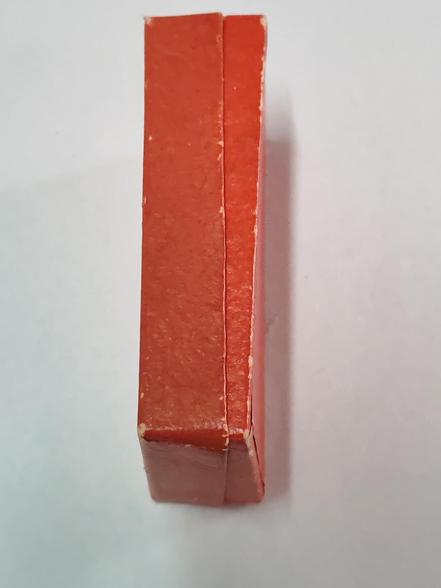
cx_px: 220
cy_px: 294
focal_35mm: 68
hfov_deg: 21.6
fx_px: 1155
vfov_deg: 28.6
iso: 1250
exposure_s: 1/50
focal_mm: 5.52
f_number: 1.95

▶ **TASK STATEMENT**
For this exercise, give the listing again exactly as written, with the pictures omitted.

▶ **REPLY**
cx_px: 220
cy_px: 294
focal_35mm: 68
hfov_deg: 21.6
fx_px: 1155
vfov_deg: 28.6
iso: 1250
exposure_s: 1/50
focal_mm: 5.52
f_number: 1.95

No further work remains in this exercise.